Terry Hunt, writing in the East Anglian Daily Times, is beginning to question his commitment to the cause as well and like me, he has followed the Blues diligently for more than half a century. In his North Stander column, he says this. The saddest thing of all is that when I talk to fellow Town fans, we pretty much all agree on one thing: We haven’t been missing football one little bit. It’s a sad indictment of the hugely dispiriting experience of being an Ipswich supporter in the last few years.
And that just about sums up how I feel as well. He chooses the perfect word to define clearly our current state of mind. ‘Dispirited’. I have never felt so low as this supporting the Tractor Boys and as Hunt points out, we are certainly not the only ones! Football has indeed taken supporters for granted for far too long, and the question that we all should be asking is will they ever get them back? The longer this delay goes on the worst things will get, and human nature being what it means is that we all adapt to our new environment, and start to take up other interests.
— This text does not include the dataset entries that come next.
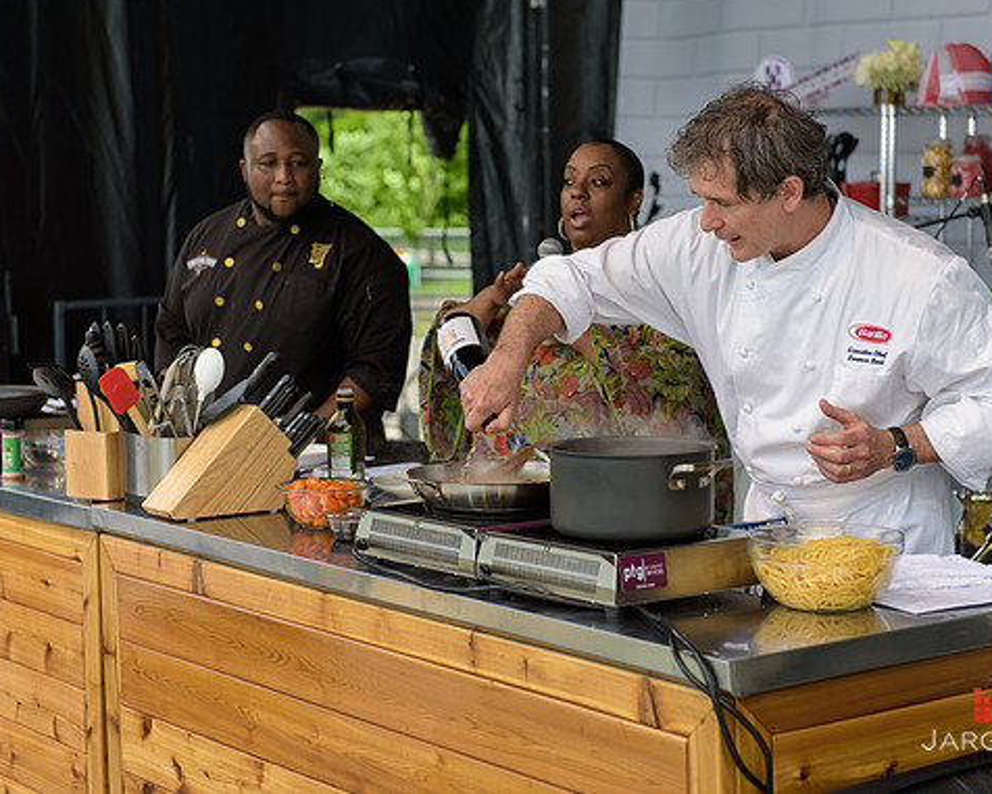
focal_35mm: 80
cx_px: 517
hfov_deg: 23.8
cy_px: 393
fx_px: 2349
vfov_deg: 19.2
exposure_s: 1/1250
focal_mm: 70
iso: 200
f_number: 3.2
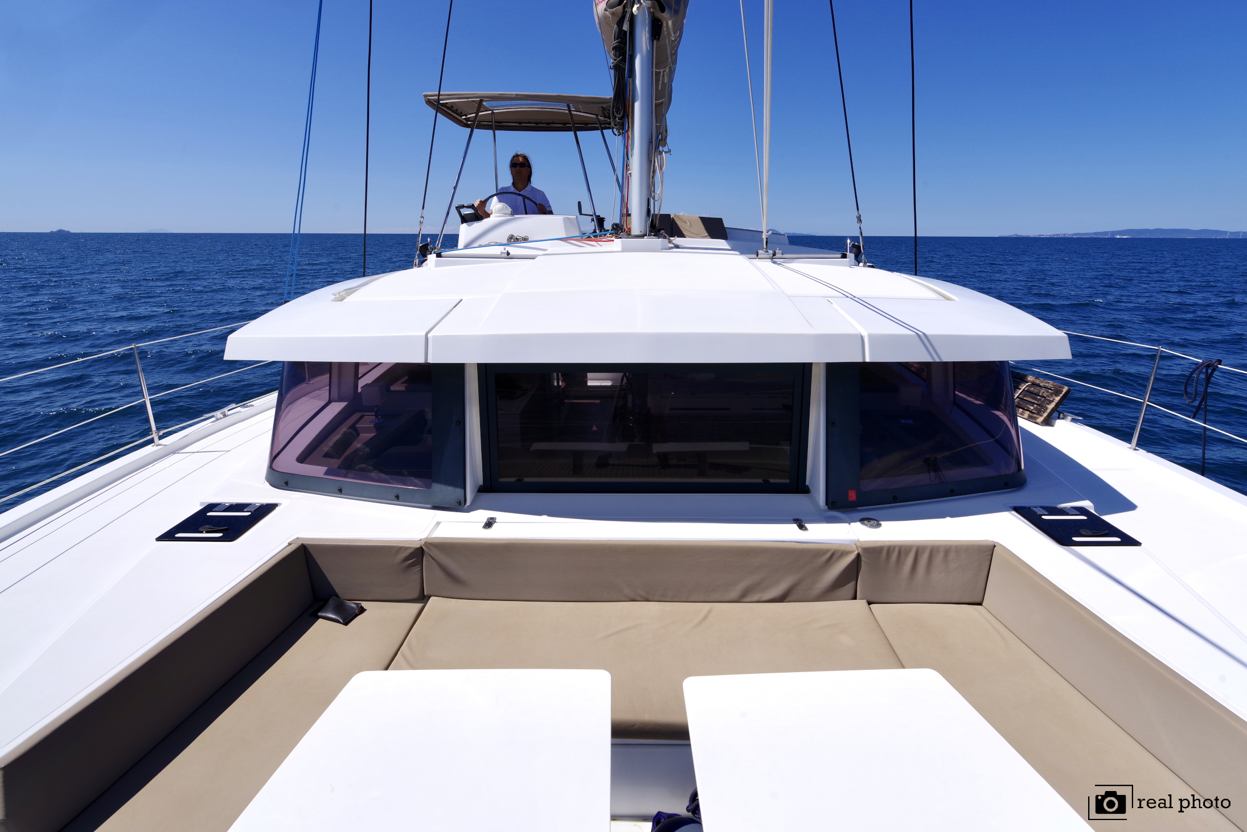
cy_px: 416
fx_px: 554
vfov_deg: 73.8
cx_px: 624
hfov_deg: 96.7
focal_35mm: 16
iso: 200
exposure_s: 1/320
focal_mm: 16
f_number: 13
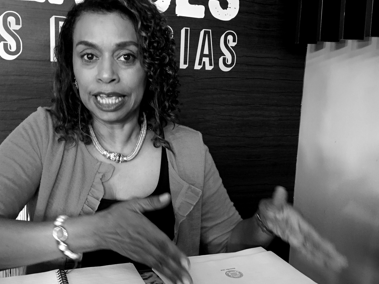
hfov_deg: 47.9
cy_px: 151
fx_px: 427
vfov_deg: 36.8
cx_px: 188
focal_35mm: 39
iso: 125
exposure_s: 1/30
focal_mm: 4.15
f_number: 2.2
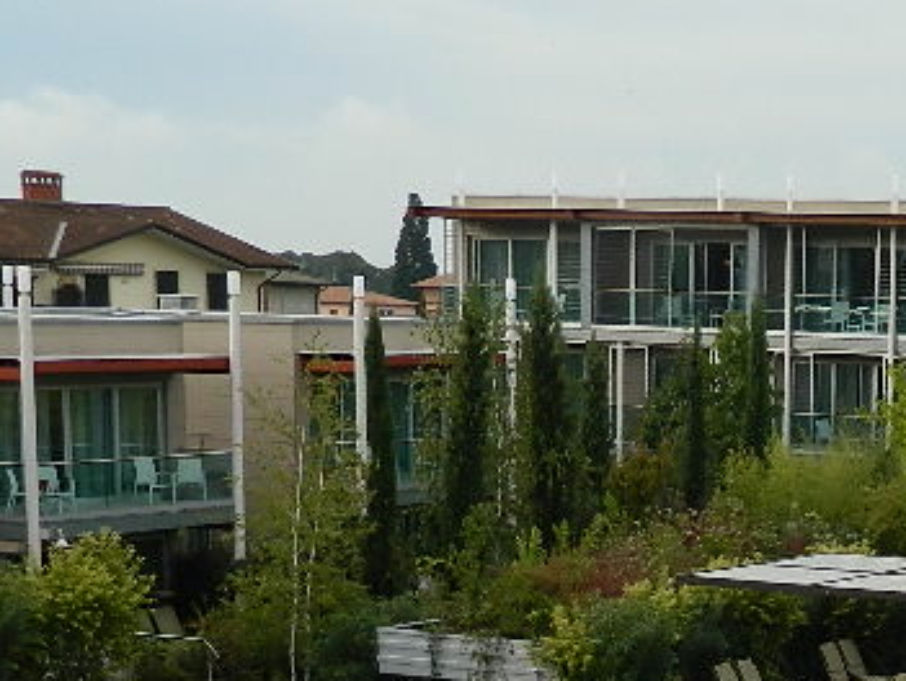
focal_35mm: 102
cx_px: 968
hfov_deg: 18.6
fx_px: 2672
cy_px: 818
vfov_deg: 14.1
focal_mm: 6.2
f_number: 3.3
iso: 80
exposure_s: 1/250
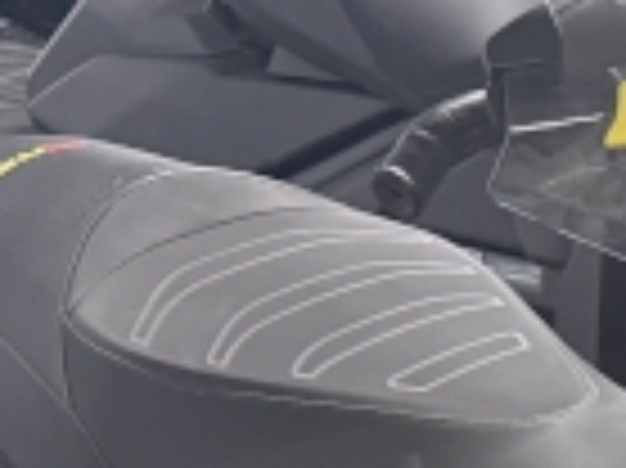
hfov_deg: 12.9
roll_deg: +2.7
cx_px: 1144
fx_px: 2493
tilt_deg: -33.5
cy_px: 1152
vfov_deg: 9.5
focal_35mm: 138
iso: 640
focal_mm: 6.76
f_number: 1.78
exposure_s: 1/60
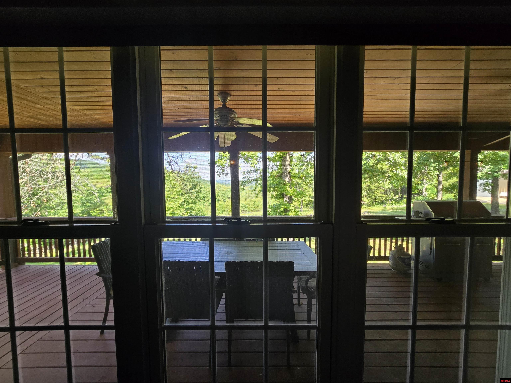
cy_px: 192
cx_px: 256
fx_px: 192
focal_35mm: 13
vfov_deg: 89.9
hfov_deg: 106.2
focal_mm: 2.2
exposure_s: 1/120
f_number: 2.2
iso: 100
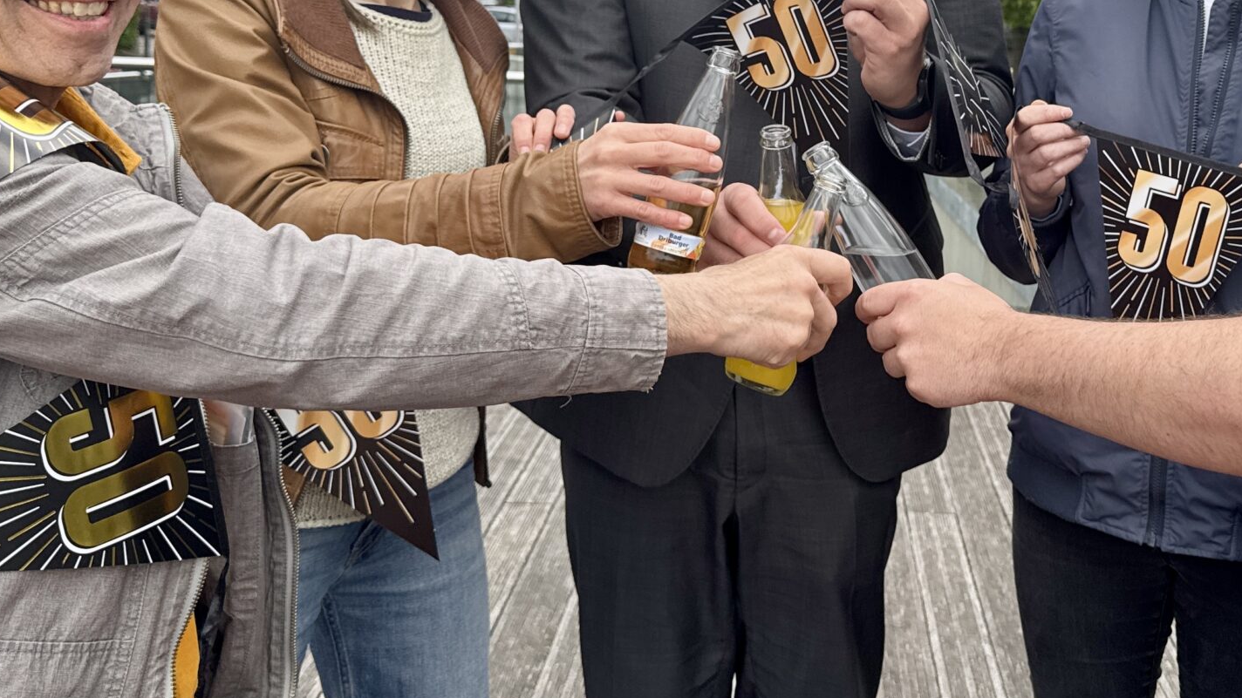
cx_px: 825
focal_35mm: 47
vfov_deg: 25.0
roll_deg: -2.2
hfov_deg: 43.1
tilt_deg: -4.1
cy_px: 139
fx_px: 1548
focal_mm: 6.76
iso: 80
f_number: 1.78
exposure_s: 1/1456
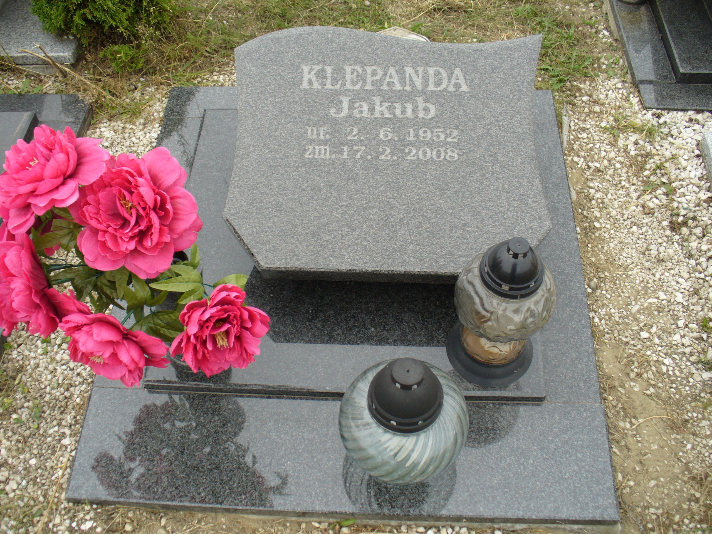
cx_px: 356
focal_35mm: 37
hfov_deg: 50.1
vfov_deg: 38.7
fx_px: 761
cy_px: 267
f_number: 2.8
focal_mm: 6.1
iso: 80
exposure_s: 1/200
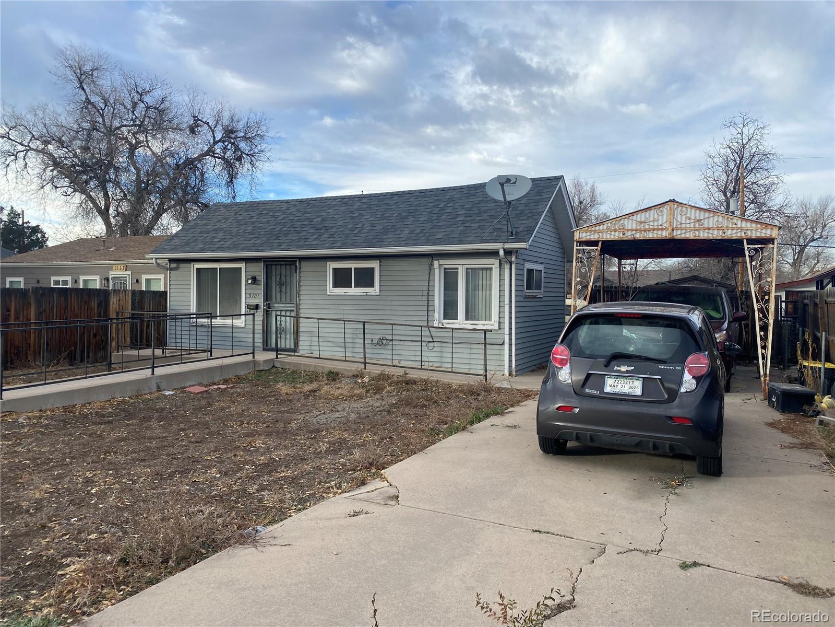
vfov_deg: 53.1
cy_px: 314
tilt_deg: -3.0
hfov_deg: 67.3
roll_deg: -1.0
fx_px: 627
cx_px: 418
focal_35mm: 26
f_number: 1.8
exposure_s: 1/965
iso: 32
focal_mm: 4.25
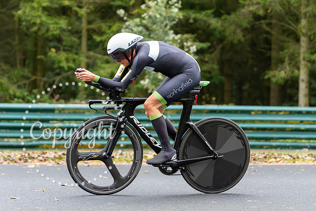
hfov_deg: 14.4
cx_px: 184
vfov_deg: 9.6
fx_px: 1249
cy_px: 88
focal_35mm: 142
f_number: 2.8
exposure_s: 1/1250
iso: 2000
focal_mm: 114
I would not dare to think too long about the number of hours I have spent either watching Ipswich in action or devoting large chunks of my life to them in other ways. I know that my other marriage is on a better footing now that I can afford more shopping time, without constantly looking at my watch each Saturday afternoon, as kick-off gets nearer and my impatience grows!
The divorce papers are on the table and although I have looked at them many times I am still reluctant to sign. How could I? It would feel like a death in the family if I was to part company with Ipswich Town. I have invested too much time and money, and even though this is the worst period in my love affair with the Blues, I am reminded too that the wedding vows we made were in sickness and in health.
Like the rest of the football world, Town might be in intensive care at the moment, but as long as they are still breathing I will remain faithful – no matter how painful this journey might turn out to be.